Researchers in the field of neuroscience at Wayne State University have recently published a review article affirming the utility of neurofilament light (NfL) levels in the blood as a predictor of the likelihood and pace of neurodegeneration progression in Alzheimer’s disease.
Blood-based NfL serves as a minimally invasive and readily accessible biomarker, rendering it valuable in clinical assessments. The review, authored by Youjin Jung, a doctoral student in the Behavioral and Cognitive Neuroscience program and a trainee at WSU’s Institute of Gerontology, and Jessica Damoiseaux, Ph.D., an associate professor in the Institute of Gerontology and the Department of Psychology, comprehensively analyzed existing literature to explore the relationship between serum or plasma NfL levels and structural/functional brain imaging metrics of neurodegeneration obtained from MRI or PET imaging.
While NfL levels also rise with typical aging as a non-specific indicator of neuronal damage, the levels and rate of increase observed in Alzheimer’s dementia are notably higher. Jung and Damoiseaux’s findings indicate that elevated blood NfL levels are indicative of the extent of atrophy in multiple overlapping brain regions, particularly the medial temporal lobe. Furthermore, higher serum NfL levels correlate with more pronounced brain glucose hypometabolism and diminished white matter integrity in individuals within the Alzheimer’s disease spectrum.

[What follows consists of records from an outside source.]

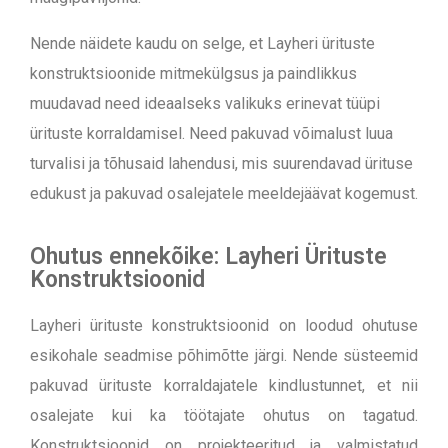
Nende näidete kaudu on selge, et Layheri ürituste
konstruktsioonide mitmekülgsus ja paindlikkus
muudavad need ideaalseks valikuks erinevat tüüpi
ürituste korraldamisel. Need pakuvad võimalust luua
turvalisi ja tõhusaid lahendusi, mis suurendavad ürituse
edukust ja pakuvad osalejatele meeldejäävat kogemust.
Ohutus ennekõike: Layheri Ürituste
Konstruktsioonid
Layheri ürituste konstruktsioonid on loodud ohutuse
esikohale seadmise põhimõtte järgi. Nende süsteemid
pakuvad ürituste korraldajatele kindlustunnet, et nii
osalejate kui ka töötajate ohutus on tagatud.
K
onstruktsioonid on projekteeritud ja valmistatud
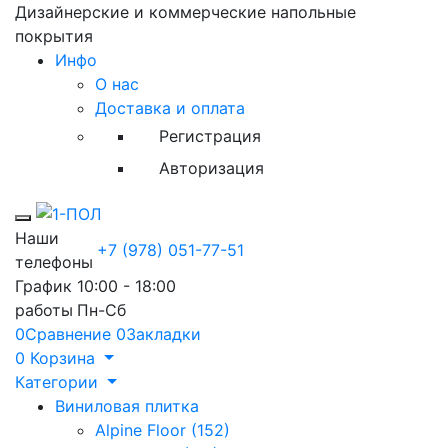
Дизайнерские и коммерческие напольные
покрытия
Инфо
О нас
Доставка и оплата
Регистрация
Авторизация
Toggle mobile menu
Наши
+7 (978) 051-77-51
телефоны
График
10:00 - 18:00
работы
Пн-Сб
0
Сравнение
0
Закладки
0
Корзина
Категории
Виниловая плитка
Alpine Floor (152)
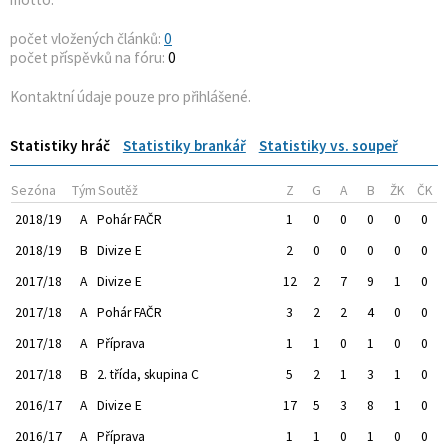
počet vložených článků:
0
počet příspěvků na fóru:
0
Kontaktní údaje pouze pro přihlášené.
Statistiky hráč
Statistiky brankář
Statistiky vs. soupeř
Sezóna
Tým
Soutěž
Z
G
A
B
ŽK
ČK
2018/19
A
Pohár FAČR
1
0
0
0
0
0
2018/19
B
Divize E
2
0
0
0
0
0
2017/18
A
Divize E
12
2
7
9
1
0
2017/18
A
Pohár FAČR
3
2
2
4
0
0
2017/18
A
Příprava
1
1
0
1
0
0
2017/18
B
2. třída, skupina C
5
2
1
3
1
0
2016/17
A
Divize E
17
5
3
8
1
0
2016/17
A
Příprava
1
1
0
1
0
0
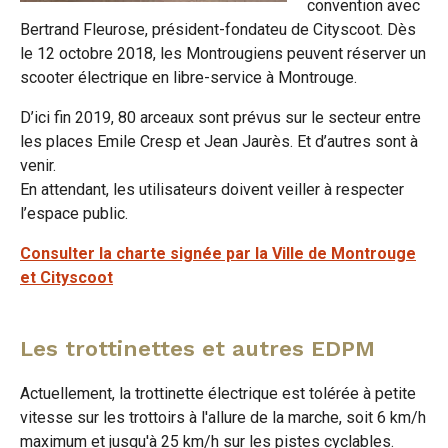
convention avec
Bertrand Fleurose, président-fondateu de Cityscoot. Dès
le 12 octobre 2018, les Montrougiens peuvent réserver un
scooter électrique en libre-service à Montrouge.
D’ici fin 2019, 80 arceaux sont prévus sur le secteur entre
les places Emile Cresp et Jean Jaurès. Et d’autres sont à
venir.
En attendant, les utilisateurs doivent veiller à respecter
l’espace public.
Consulter la charte signée par la Ville de Montrouge
et Cityscoot
Les trottinettes et autres EDPM
Actuellement, la trottinette électrique est tolérée à petite
vitesse sur les trottoirs à l'allure de la marche, soit 6 km/h
maximum et jusqu'à 25 km/h sur les pistes cyclables.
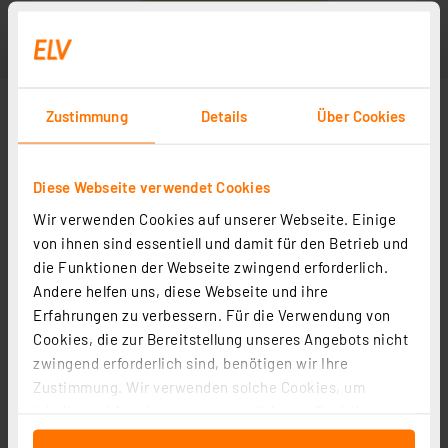
Zustimmung
Details
Über Cookies
Diese Webseite verwendet Cookies
Wir verwenden Cookies auf unserer Webseite. Einige
von ihnen sind essentiell und damit für den Betrieb und
die Funktionen der Webseite zwingend erforderlich.
Andere helfen uns, diese Webseite und ihre
Erfahrungen zu verbessern. Für die Verwendung von
Cookies, die zur Bereitstellung unseres Angebots nicht
zwingend erforderlich sind, benötigen wir Ihre
Zustimmung. Wir verwenden solche Cookies, um
Inhalte und Anzeigen zu personalisieren, Funktionen
für soziale Medien anbieten zu können und die Zugriffe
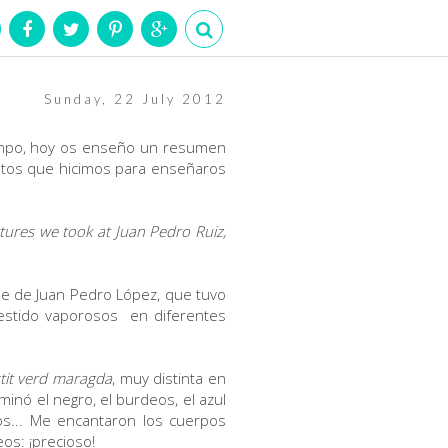
Sunday, 22 July 2012
iempo, hoy os enseño un resumen
fotos que hicimos para enseñaros
tures we took at Juan Pedro Ruiz,
ile de Juan Pedro López, que tuvo
vestido vaporosos en diferentes
estit verd maragda
, muy distinta en
inó el negro, el burdeos, el azul
los... Me encantaron los cuerpos
os: ¡precioso!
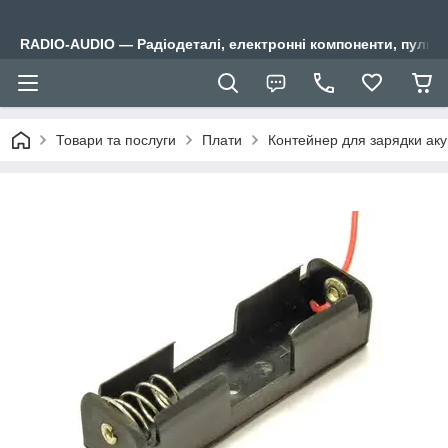
RADIO-AUDIO — Радіодеталі, електронні компоненти, пульти
Товари та послуги
Плати
Контейнер для зарядки ак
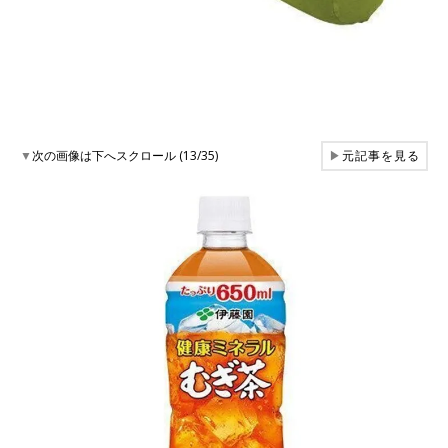
▼
次の画像は下へスクロール (13/35)
▶
元記事を見る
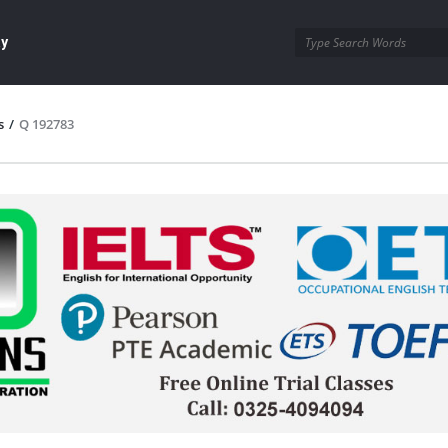
ay
s
/
Q 192783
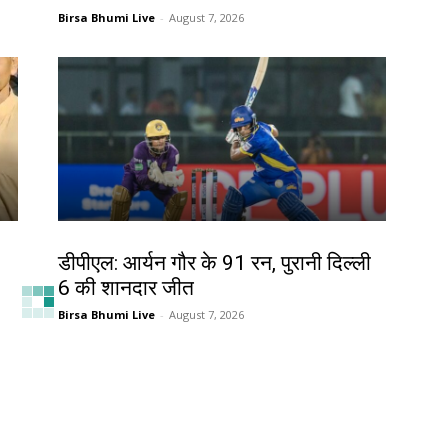
Birsa Bhumi Live
-
August 7, 2026
खेल
डीपीएल: आर्यन गौर के 91 रन, पुरानी दिल्ली
6 की शानदार जीत
Birsa Bhumi Live
-
August 7, 2026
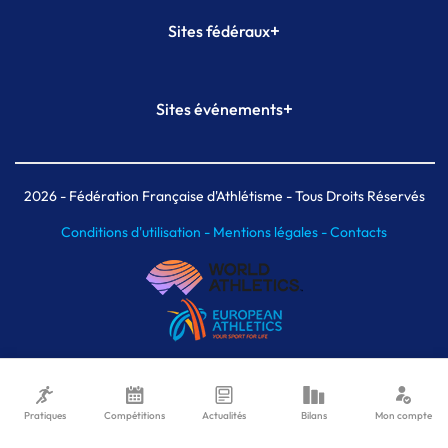
+
Sites fédéraux
SI-FFA
CALORG
+
Sites événements
Plateforme Formation
Meeting de Paris
Meeting de Paris indoor
MAIF Ekiden de Paris
2026
- Fédération Française d'Athlétisme - Tous Droits Réservés
Conditions d'utilisation -
Mentions légales -
Contacts
Pratiques
Compétitions
Actualités
Bilans
Mon compte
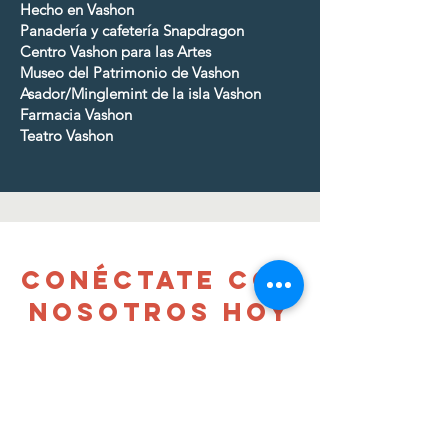
Hecho en Vashon
Panadería y cafetería Snapdragon
Centro Vashon para las Artes
Museo del Patrimonio de Vashon
Asador/Minglemint de la isla Vashon
Farmacia Vashon
Teatro Vashon
CONÉCTATE CON
NOSOTROS HOY
MISMO
Contáctanos
ser miembro con derecho a voto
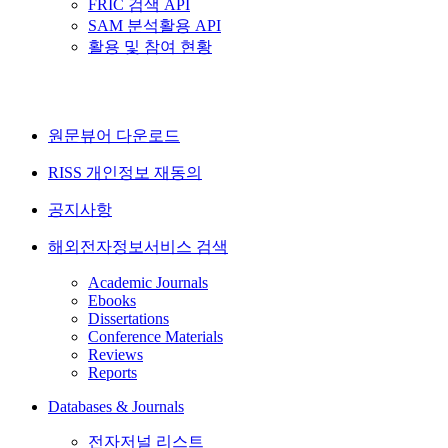
FRIC 검색 API
SAM 분석활용 API
활용 및 참여 현황
원문뷰어 다운로드
RISS 개인정보 재동의
공지사항
해외전자정보서비스 검색
Academic Journals
Ebooks
Dissertations
Conference Materials
Reviews
Reports
Databases & Journals
전자저널 리스트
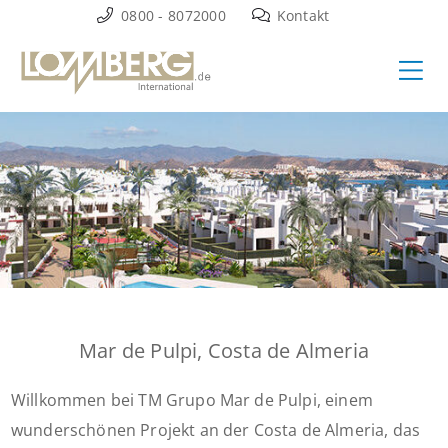
Zum
0800 - 8072000
Kontakt
Inhalt
Ha
springen
Mar de Pulpi, Costa de Almeria
Willkommen bei TM Grupo Mar de Pulpi, einem
wunderschönen Projekt an der Costa de Almeria, das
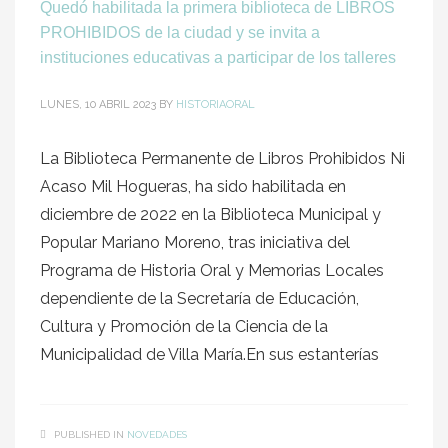
Quedó habilitada la primera biblioteca de LIBROS
PROHIBIDOS de la ciudad y se invita a
instituciones educativas a participar de los talleres
LUNES, 10 ABRIL 2023
BY
HISTORIAORAL
La Biblioteca Permanente de Libros Prohibidos Ni
Acaso Mil Hogueras, ha sido habilitada en
diciembre de 2022 en la Biblioteca Municipal y
Popular Mariano Moreno, tras iniciativa del
Programa de Historia Oral y Memorias Locales
dependiente de la Secretaría de Educación,
Cultura y Promoción de la Ciencia de la
Municipalidad de Villa María.En sus estanterías
PUBLISHED IN
NOVEDADES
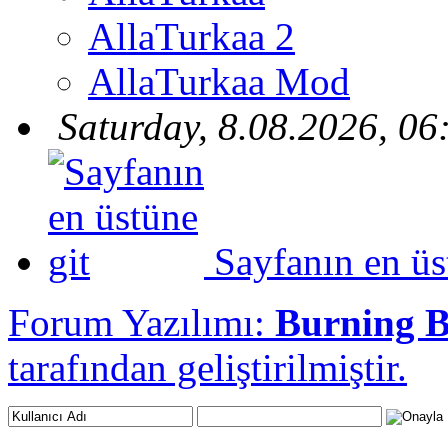
AllaTurkaa 2
AllaTurkaa Mod
Saturday, 8.08.2026, 06
Sayfanın en üs
Forum Yazılımı:
Burning 
tarafından geliştirilmiştir.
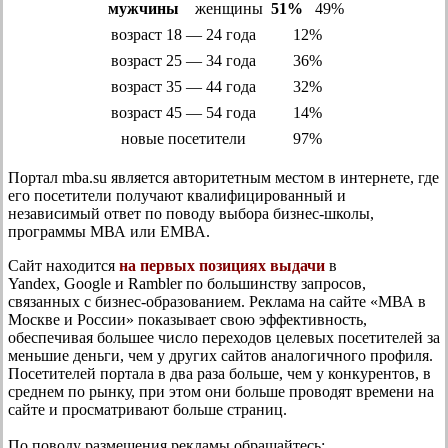
мужчины
женщины
51%
49%
возраст 18 — 24 года
12%
возраст 25 — 34 года
36%
возраст 35 — 44 года
32%
возраст 45 — 54 года
14%
новые посетители
97%
Портал mba.su является авторитетным местом в интернете, где
его посетители получают квалифицированный и
независимый ответ по поводу выбора бизнес-школы,
программы МВА или ЕМВА.
Сайт находится
на первых позициях выдачи
в
Yandex, Google и Rambler
по большинству запросов,
связанных с бизнес-образованием. Реклама на сайте «МВА в
Москве и России» показывает свою эффективность,
обеспечивая большее число переходов целевых посетителей за
меньшие деньги, чем у других сайтов аналогичного профиля.
Посетителей портала в два раза больше, чем у конкурентов, в
среднем по рынку, при этом они больше проводят времени на
сайте и просматривают больше страниц.
По поводу размещения рекламы обращайтесь:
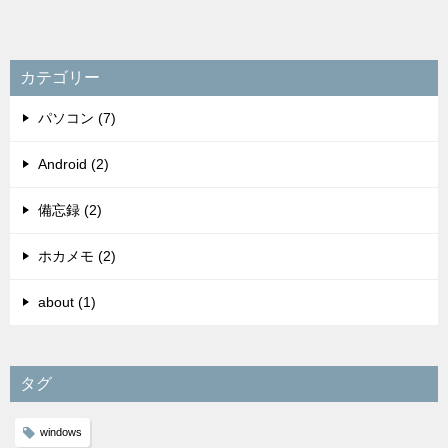
カテゴリー
パソコン (7)
Android (2)
備忘録 (2)
ホカメモ (2)
about (1)
タグ
windows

Damoiseaux highlighted the potential of blood NfL as a monitoring biomarker, stating, “The cross-sectional literature indicates that blood NfL shows great promise as a monitoring biomarker to indicate the severity of neurodegeneration in Alzheimer’s disease. It could be especially useful in persons who show Alzheimer’s pathology but are at present cognitively unimpaired, or in people who are highly likely to develop Alzheimer’s disease due to having the APOE ε4 allele or higher Aβ load.”
Longitudinal studies consistently revealed significant associations between blood NfL levels and atrophy in brain regions susceptible to Alzheimer’s disease pathology. Damoiseaux noted, “We found that an increase in blood NfL may precede Alzheimer’s disease-related changes in cortical atrophy and may be elevated in the preclinical stages of Alzheimer’s disease.”
The comprehensive review of cross-sectional and longitudinal literature underscores the consistent predictive value of blood NfL levels regarding the extent of atrophy and glucose metabolism abnormalities in brain regions commonly affected by Alzheimer’s pathology. The work by Jung and Damoiseaux emphasizes that blood NfL serves as a valuable prognostic marker for forecasting neurodegeneration progression and assessing the risk of abnormal changes in brain structure and function in cognitively unimpaired individuals with a heightened Alzheimer’s disease risk, such as those with the APOE ε4 allele.
Jung cautioned, however, that there are still gaps in knowledge to be addressed concerning the appropriate use of blood NfL as a biomarker. “We need more studies on how blood NfL is related to different aspects of neuronal damage,” she remarked, “and the field should seek to learn more about potential factors that may affect the NfL concentration in the blood.”
The review article, titled “The Potential of Blood Neurofilament Light as a Marker of Neurodegeneration in Alzheimer’s disease,” was published in the journal Brain on August 4, 2023, and can be accessed via doi.org/10.1093/brain/awad267.